Wireless sensor networks (WSNs) comprise numerous compact, energy-constrained sensing devices strategically deployed within a target region to detect and monitor a range of physical or environmental phenomena. Sensor nodes are equipped with sensing, processing, wireless communication, and power units, facilitating data collection, processing, and transmission to a central processing unit named the base station or sink. The adoption of the WSN architecture is rapidly increasing because of its cost-effectiveness and superior performance. These networks realize many real-world applications, ranging from military to healthcare, where obtaining information through human intervention is either infeasible or poses significant challenges. In a WSN, a sensor node spends a large part of its energy in transmitting and relaying its own data or that of its neighbors. Therefore, the overall lifetime of a WSN highly depends on the method used by a node to relay data to its neighbors and selecting the path to transmit information to the sink [1,2,3,4,5].

Efficient energy usage remains an essential challenge in WSNs because of the limited power resources of sensor nodes, which rely on nonrechargeable or low-capacity batteries. To mitigate this issue, hierarchical routing approaches, especially cluster-based techniques, have been extensively studied to improve energy efficiency and prolong network longevity, gaining considerable research attention. In clustering methods, the selection of cluster heads (CHs) is a critical factor, as it directly affects the network’s overall energy consumption. CHs collect and aggregate data from nodes within their clusters and transmit it to the sink, thereby reducing energy usage and extending the operational lifetime of the network [6,7,8,9].

Cluster-based routing methods offer a practical means to lower the energy usage of individual sensor nodes. By structuring the network into clusters, these methods reduce the frequency and distance of direct transmissions to the sink, thereby conserving energy. This approach also distributes communication tasks more evenly, mitigating premature energy exhaustion among nodes located near the sink. Furthermore, clustering enhances the efficiency of data aggregation and transmission by minimizing redundancy, which ultimately leads to more effective use of network resources. The sink is responsible for handling data collection, performing computational tasks, and executing the clustering algorithms. However, clustering in WSNs is regarded as a nondeterministic polynomial time hard (NP-hard) task, and several challenges must be addressed, such as optimal selection of CHs, cluster formation, and maintenance [6,7,8,9].

**WHAT IS REQUIRED**.
Continue the passage on clustering in wireless sensor networks, starting right after its final sentence. The items below have no connection to the passage on wireless sensor networks.

**RECORDS SUPPLIED**.
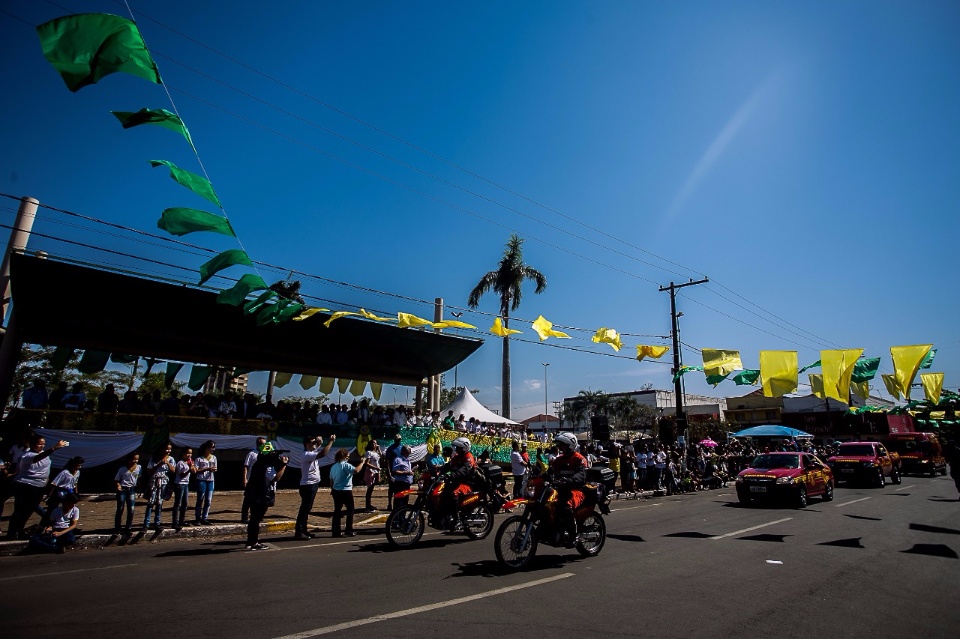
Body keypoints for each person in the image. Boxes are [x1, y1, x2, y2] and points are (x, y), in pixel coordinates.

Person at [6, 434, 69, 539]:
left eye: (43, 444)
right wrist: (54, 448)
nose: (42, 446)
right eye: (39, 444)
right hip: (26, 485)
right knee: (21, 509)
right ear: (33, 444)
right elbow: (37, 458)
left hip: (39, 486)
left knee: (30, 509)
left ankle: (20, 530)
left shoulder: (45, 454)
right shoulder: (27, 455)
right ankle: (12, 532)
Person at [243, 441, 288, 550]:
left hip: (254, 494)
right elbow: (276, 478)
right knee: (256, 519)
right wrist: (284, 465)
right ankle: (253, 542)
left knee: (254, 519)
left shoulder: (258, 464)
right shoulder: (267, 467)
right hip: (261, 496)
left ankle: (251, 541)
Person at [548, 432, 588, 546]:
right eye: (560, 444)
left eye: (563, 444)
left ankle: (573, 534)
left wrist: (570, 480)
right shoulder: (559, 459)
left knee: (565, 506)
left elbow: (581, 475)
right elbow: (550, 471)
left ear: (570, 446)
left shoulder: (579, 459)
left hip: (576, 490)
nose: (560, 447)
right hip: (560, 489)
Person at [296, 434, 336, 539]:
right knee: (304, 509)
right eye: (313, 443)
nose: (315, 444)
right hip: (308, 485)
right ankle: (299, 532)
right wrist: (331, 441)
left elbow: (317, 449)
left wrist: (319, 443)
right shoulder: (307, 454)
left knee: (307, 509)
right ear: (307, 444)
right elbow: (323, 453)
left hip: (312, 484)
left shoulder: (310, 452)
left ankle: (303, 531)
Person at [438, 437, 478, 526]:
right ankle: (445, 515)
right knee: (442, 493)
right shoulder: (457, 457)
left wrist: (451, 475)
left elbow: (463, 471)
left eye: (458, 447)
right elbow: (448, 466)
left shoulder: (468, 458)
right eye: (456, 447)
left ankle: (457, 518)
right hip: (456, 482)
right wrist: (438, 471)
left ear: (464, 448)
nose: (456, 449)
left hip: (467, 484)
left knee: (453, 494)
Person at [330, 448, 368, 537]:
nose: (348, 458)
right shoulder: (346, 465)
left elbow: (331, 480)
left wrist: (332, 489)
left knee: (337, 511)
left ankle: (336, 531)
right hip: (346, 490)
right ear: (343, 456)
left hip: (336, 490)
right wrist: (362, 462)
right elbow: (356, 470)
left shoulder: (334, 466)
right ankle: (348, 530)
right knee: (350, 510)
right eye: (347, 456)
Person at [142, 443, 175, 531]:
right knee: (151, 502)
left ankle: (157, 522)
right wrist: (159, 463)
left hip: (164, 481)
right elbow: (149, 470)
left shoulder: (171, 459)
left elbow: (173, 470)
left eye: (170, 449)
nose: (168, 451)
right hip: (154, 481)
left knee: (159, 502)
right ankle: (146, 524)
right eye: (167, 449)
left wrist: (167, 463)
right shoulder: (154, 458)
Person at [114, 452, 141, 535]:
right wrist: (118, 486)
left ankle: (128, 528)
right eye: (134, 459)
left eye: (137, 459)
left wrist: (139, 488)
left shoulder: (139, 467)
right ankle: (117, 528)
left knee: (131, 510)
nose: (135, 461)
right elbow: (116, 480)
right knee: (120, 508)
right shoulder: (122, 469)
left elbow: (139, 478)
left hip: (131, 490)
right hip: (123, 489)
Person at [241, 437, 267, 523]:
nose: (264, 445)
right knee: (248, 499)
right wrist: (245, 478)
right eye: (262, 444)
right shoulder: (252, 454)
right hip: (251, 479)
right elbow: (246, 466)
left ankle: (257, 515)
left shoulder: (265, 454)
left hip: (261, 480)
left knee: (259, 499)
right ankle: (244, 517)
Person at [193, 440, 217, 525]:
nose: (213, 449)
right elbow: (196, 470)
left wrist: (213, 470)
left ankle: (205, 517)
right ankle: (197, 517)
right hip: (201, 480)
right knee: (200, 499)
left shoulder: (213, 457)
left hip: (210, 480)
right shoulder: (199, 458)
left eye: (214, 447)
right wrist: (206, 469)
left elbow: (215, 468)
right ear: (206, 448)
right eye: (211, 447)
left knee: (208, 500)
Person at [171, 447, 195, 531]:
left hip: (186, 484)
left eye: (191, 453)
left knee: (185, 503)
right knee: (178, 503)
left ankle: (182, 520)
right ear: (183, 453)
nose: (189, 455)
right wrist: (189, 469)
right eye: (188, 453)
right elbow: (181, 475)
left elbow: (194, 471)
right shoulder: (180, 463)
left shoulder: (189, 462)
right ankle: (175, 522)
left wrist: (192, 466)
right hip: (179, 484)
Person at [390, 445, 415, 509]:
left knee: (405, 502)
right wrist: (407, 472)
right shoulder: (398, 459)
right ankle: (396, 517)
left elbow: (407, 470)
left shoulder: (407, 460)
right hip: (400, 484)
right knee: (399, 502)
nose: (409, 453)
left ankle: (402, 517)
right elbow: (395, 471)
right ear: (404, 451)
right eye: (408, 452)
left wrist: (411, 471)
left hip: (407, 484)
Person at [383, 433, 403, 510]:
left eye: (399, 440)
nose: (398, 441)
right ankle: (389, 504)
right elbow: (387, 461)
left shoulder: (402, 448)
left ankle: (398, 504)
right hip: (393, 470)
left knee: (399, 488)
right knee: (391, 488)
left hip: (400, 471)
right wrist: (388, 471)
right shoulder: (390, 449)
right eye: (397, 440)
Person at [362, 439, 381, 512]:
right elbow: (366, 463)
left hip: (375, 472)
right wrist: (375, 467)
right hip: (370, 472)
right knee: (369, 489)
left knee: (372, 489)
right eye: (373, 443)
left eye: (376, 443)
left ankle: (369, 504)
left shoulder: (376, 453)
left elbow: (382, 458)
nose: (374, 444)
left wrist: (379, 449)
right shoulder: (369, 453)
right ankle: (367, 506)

* * *

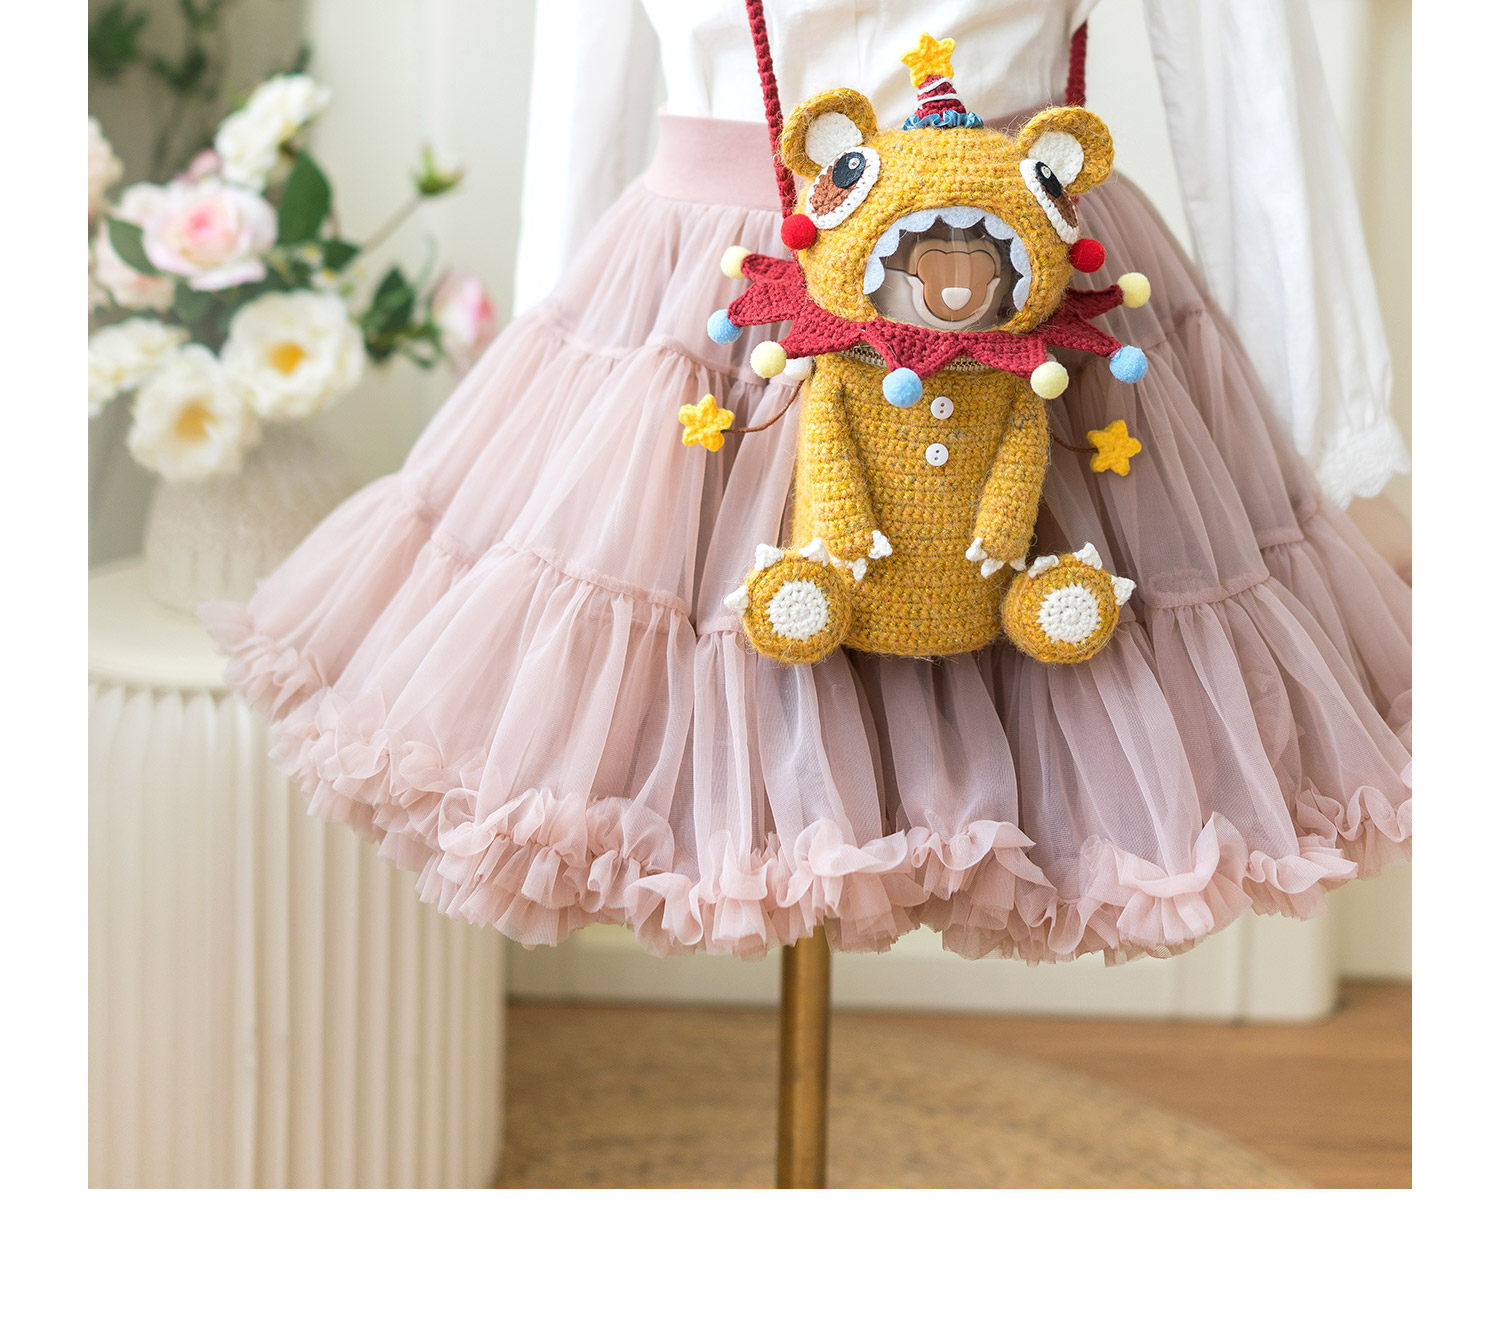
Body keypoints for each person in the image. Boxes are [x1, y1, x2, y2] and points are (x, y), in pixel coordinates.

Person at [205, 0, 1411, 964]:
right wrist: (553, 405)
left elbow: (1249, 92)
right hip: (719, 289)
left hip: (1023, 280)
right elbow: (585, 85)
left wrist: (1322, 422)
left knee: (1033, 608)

**WRITTEN RESPONSE**.
Metaheuristic methods have emerged as flexible and robust optimization tools capable of navigating complex search spaces by maintaining a critical balance between exploration and exploitation. Exploration enables a broad investigation of the solution space, while exploitation focuses on intensifying the search around promising regions. This dynamic interplay facilitates the efficient identification of high-quality solutions while minimizing redundant evaluations of inferior areas. In the context of WSNs, where the cluster head (CH) selection problem is recognized for its NP-hard complexity and energy-sensitive constraints, metaheuristic methods have proven to be highly effective. Numerous studies have proposed CH selection protocols that incorporate various metaheuristic techniques along with well-designed fitness functions. Although these methods have yielded promising results, the evolving requirements of WSNs. such as fluctuating energy levels and heterogeneous deployments, as well as the emergence of new metaheuristic algorithms with improved problem-solving capabilities, underscore the continued need for innovative solutions to address the CH selection problem effectively [10,11,12,13,14].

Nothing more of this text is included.